-------- MATERIALS PROVIDED --------

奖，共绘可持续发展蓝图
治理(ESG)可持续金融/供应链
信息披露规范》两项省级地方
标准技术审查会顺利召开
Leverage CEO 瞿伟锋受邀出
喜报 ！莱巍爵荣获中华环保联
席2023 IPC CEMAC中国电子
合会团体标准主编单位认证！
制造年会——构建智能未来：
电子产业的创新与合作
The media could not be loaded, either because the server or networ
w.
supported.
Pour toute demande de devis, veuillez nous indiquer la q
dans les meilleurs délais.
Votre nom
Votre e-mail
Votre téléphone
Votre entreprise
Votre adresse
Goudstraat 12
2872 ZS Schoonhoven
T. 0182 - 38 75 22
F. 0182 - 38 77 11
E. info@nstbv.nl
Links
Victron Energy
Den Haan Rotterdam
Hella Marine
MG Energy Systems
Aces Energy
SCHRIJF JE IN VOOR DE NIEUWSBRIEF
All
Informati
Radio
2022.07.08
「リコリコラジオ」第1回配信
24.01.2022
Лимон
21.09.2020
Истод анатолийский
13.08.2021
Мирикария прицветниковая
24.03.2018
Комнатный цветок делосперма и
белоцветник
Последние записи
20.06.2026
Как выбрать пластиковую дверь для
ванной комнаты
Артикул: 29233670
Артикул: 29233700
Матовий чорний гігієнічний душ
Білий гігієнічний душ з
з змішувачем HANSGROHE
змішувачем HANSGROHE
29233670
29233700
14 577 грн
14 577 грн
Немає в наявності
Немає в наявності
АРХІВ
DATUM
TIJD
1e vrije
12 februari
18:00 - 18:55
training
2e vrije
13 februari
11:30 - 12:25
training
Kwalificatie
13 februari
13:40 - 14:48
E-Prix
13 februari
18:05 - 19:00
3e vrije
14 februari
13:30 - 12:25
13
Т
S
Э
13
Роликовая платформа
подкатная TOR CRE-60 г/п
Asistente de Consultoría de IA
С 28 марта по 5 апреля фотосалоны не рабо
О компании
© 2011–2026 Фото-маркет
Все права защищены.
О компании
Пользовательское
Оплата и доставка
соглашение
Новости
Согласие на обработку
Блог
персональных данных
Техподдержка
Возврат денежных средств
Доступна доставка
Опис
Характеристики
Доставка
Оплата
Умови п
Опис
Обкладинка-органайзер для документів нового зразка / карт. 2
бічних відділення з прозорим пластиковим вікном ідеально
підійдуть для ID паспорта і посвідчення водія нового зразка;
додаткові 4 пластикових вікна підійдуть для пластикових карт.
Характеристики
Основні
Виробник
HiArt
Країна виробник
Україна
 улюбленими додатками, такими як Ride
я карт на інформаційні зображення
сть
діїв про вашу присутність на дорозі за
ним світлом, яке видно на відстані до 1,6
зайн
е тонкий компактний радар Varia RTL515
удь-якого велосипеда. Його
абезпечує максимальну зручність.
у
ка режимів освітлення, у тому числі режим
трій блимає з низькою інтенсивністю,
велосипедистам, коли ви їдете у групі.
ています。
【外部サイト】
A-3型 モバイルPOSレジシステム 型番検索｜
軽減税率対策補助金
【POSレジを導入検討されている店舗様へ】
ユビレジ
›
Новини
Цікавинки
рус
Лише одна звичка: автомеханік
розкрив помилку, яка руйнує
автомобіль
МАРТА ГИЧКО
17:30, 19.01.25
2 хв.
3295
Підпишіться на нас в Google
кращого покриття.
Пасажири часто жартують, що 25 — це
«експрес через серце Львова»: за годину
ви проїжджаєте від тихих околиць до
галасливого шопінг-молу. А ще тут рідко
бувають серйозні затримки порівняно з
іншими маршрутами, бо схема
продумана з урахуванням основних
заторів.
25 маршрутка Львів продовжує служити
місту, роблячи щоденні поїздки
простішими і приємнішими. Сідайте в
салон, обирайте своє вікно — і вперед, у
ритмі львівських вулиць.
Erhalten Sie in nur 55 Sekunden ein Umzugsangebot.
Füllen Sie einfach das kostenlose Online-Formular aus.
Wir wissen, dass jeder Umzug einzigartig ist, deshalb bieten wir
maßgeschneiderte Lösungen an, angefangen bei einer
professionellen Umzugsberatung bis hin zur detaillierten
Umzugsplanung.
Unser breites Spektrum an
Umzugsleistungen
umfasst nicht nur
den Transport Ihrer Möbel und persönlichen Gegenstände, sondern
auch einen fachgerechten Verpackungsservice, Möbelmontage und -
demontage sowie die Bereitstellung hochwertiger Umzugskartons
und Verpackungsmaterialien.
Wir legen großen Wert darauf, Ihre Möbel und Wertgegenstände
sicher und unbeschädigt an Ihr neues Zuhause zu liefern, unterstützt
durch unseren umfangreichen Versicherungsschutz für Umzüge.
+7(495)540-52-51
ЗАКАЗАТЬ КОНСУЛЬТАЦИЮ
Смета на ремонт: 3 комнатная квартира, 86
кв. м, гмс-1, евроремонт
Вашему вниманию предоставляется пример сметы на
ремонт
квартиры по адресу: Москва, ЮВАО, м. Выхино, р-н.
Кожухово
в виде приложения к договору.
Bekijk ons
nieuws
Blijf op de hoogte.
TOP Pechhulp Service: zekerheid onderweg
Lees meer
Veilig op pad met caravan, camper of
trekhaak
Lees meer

--------

Copy all of the items above line for line, without changing anything.

奖，共绘可持续发展蓝图
治理(ESG)可持续金融/供应链
信息披露规范》两项省级地方
标准技术审查会顺利召开
Leverage CEO 瞿伟锋受邀出
喜报 ！莱巍爵荣获中华环保联
席2023 IPC CEMAC中国电子
合会团体标准主编单位认证！
制造年会——构建智能未来：
电子产业的创新与合作
The media could not be loaded, either because the server or networ
w.
supported.
Pour toute demande de devis, veuillez nous indiquer la q
dans les meilleurs délais.
Votre nom
Votre e-mail
Votre téléphone
Votre entreprise
Votre adresse
Goudstraat 12
2872 ZS Schoonhoven
T. 0182 - 38 75 22
F. 0182 - 38 77 11
E. info@nstbv.nl
Links
Victron Energy
Den Haan Rotterdam
Hella Marine
MG Energy Systems
Aces Energy
SCHRIJF JE IN VOOR DE NIEUWSBRIEF
All
Informati
Radio
2022.07.08
「リコリコラジオ」第1回配信
24.01.2022
Лимон
21.09.2020
Истод анатолийский
13.08.2021
Мирикария прицветниковая
24.03.2018
Комнатный цветок делосперма и
белоцветник
Последние записи
20.06.2026
Как выбрать пластиковую дверь для
ванной комнаты
Артикул: 29233670
Артикул: 29233700
Матовий чорний гігієнічний душ
Білий гігієнічний душ з
з змішувачем HANSGROHE
змішувачем HANSGROHE
29233670
29233700
14 577 грн
14 577 грн
Немає в наявності
Немає в наявності
АРХІВ
DATUM
TIJD
1e vrije
12 februari
18:00 - 18:55
training
2e vrije
13 februari
11:30 - 12:25
training
Kwalificatie
13 februari
13:40 - 14:48
E-Prix
13 februari
18:05 - 19:00
3e vrije
14 februari
13:30 - 12:25
13
Т
S
Э
13
Роликовая платформа
подкатная TOR CRE-60 г/п
Asistente de Consultoría de IA
С 28 марта по 5 апреля фотосалоны не рабо
О компании
© 2011–2026 Фото-маркет
Все права защищены.
О компании
Пользовательское
Оплата и доставка
соглашение
Новости
Согласие на обработку
Блог
персональных данных
Техподдержка
Возврат денежных средств
Доступна доставка
Опис
Характеристики
Доставка
Оплата
Умови п
Опис
Обкладинка-органайзер для документів нового зразка / карт. 2
бічних відділення з прозорим пластиковим вікном ідеально
підійдуть для ID паспорта і посвідчення водія нового зразка;
додаткові 4 пластикових вікна підійдуть для пластикових карт.
Характеристики
Основні
Виробник
HiArt
Країна виробник
Україна
 улюбленими додатками, такими як Ride
я карт на інформаційні зображення
сть
діїв про вашу присутність на дорозі за
ним світлом, яке видно на відстані до 1,6
зайн
е тонкий компактний радар Varia RTL515
удь-якого велосипеда. Його
абезпечує максимальну зручність.
у
ка режимів освітлення, у тому числі режим
трій блимає з низькою інтенсивністю,
велосипедистам, коли ви їдете у групі.
ています。
【外部サイト】
A-3型 モバイルPOSレジシステム 型番検索｜
軽減税率対策補助金
【POSレジを導入検討されている店舗様へ】
ユビレジ
›
Новини
Цікавинки
рус
Лише одна звичка: автомеханік
розкрив помилку, яка руйнує
автомобіль
МАРТА ГИЧКО
17:30, 19.01.25
2 хв.
3295
Підпишіться на нас в Google
кращого покриття.
Пасажири часто жартують, що 25 — це
«експрес через серце Львова»: за годину
ви проїжджаєте від тихих околиць до
галасливого шопінг-молу. А ще тут рідко
бувають серйозні затримки порівняно з
іншими маршрутами, бо схема
продумана з урахуванням основних
заторів.
25 маршрутка Львів продовжує служити
місту, роблячи щоденні поїздки
простішими і приємнішими. Сідайте в
салон, обирайте своє вікно — і вперед, у
ритмі львівських вулиць.
Erhalten Sie in nur 55 Sekunden ein Umzugsangebot.
Füllen Sie einfach das kostenlose Online-Formular aus.
Wir wissen, dass jeder Umzug einzigartig ist, deshalb bieten wir
maßgeschneiderte Lösungen an, angefangen bei einer
professionellen Umzugsberatung bis hin zur detaillierten
Umzugsplanung.
Unser breites Spektrum an
Umzugsleistungen
umfasst nicht nur
den Transport Ihrer Möbel und persönlichen Gegenstände, sondern
auch einen fachgerechten Verpackungsservice, Möbelmontage und -
demontage sowie die Bereitstellung hochwertiger Umzugskartons
und Verpackungsmaterialien.
Wir legen großen Wert darauf, Ihre Möbel und Wertgegenstände
sicher und unbeschädigt an Ihr neues Zuhause zu liefern, unterstützt
durch unseren umfangreichen Versicherungsschutz für Umzüge.
+7(495)540-52-51
ЗАКАЗАТЬ КОНСУЛЬТАЦИЮ
Смета на ремонт: 3 комнатная квартира, 86
кв. м, гмс-1, евроремонт
Вашему вниманию предоставляется пример сметы на
ремонт
квартиры по адресу: Москва, ЮВАО, м. Выхино, р-н.
Кожухово
в виде приложения к договору.
Bekijk ons
nieuws
Blijf op de hoogte.
TOP Pechhulp Service: zekerheid onderweg
Lees meer
Veilig op pad met caravan, camper of
trekhaak
Lees meer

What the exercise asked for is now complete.